Warren Beatty's personal film "Reds" got a substantial critical acclaim and won 3 Oscars (best director, supporting actress Maureen Stapleton, cinematography), 2 BAFTAs (supporting actor Jack Nicholson, supporting actress M. Stapleton) and one Golden Globe (best director), yet with time it became sadly forgotten and obscure: many moviegoers don't even know it exists. Looking at it today, it still seems like one of the most thematically unusual films coming from the US: it flat out depicts the biography of journalist John Reed who adored Communism and hated Capitalism. If anything, one would think such a liberal film depicting a Communist glorifier would come from Soviet Union, never from USA. Yet, despite the fact that Beatty is himself leftist, he made a difficult progression to make the movie politically neutral: the story is never pro one or other side, but maturely and objectively questions both left-wing and right-wing living worlds, depicting Reed as a man who was always for Socialism and Communism, even though at the end it is shown he refuses to admit he is disappointed at both (Emma Goldman flat out says to him in after Revolution Moscow: "4 million people died last year because the system simply doesn't work").
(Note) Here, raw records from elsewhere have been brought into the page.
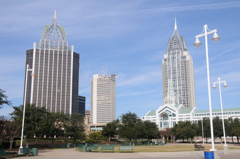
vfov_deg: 32.9
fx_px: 270
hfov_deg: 48.0
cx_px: 120
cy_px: 80
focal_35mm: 40
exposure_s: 1/1250
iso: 500
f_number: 11
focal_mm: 27
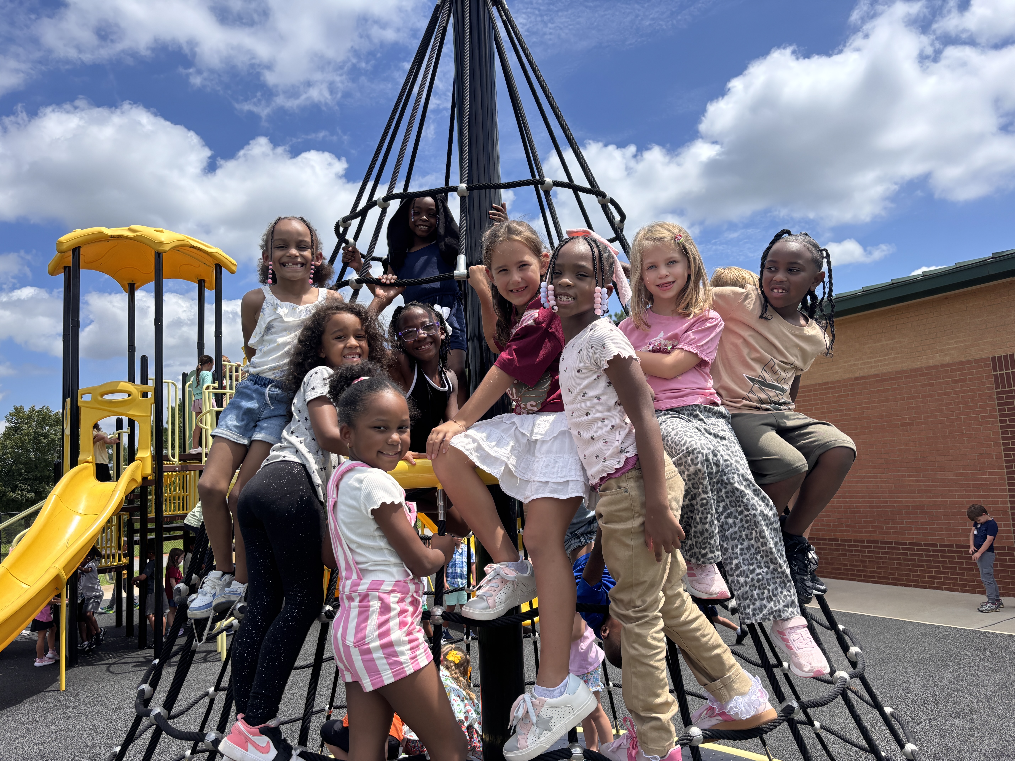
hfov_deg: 67.3
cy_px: 380
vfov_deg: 53.1
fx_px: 762
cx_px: 508
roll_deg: +3.6
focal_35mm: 26
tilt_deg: +8.1
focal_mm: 5.96
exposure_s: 1/2778
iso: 50
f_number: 1.6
As some have noticed, this is a movie for grown ups: it demands attention, devotion, patience and time to analyze it.

As a whole, it's a rarely seen, controversial, but semi-great film. It depicts dry themes few people tend to think about, but Beatty crammed to much stuff into it (revolution, romance, oppression, corrupt revolutionaries, personal struggle...) which in the end makes the film slightly chaotic and heavily edited. That it especially noticeable when Louise interviews John for the first time: he frankly gives his own view on World War I, telling that "Britain and France control the world economy, and Germans only joined the war to get a piece of it", but his words during their talk that lasted the whole night were shortened and in the end last less than a minute. Nicholson is surprisingly tame and melancholic as Eugene O'Neill, but his performance is simply too sparse to justify such awards: he has only about 5 minutes of screen time in a 3 hour film, appearing only near the start and near the finish. The film is filled with bizarre moments: when Louise is arguing with John because he wants to take her with him to New York, she asks: "As what? As what should I go? As your lover, your wife, your mistress...", and he replies with: "Well, it's almost Thanksgiving. You could go as a turkey". After John urinates blood in a prison toilet, a man says: "This man even pisses red". And the scene where Communist train is traveling to Baku while Bedouins on camels are cheering them, is one of the most surreal images of the '80s. It's definitely a quality made film, but the shaky finale is trying to copy "Dr. Zhivago" too obviously, and a little more color would have made this ambitious movie a better experience.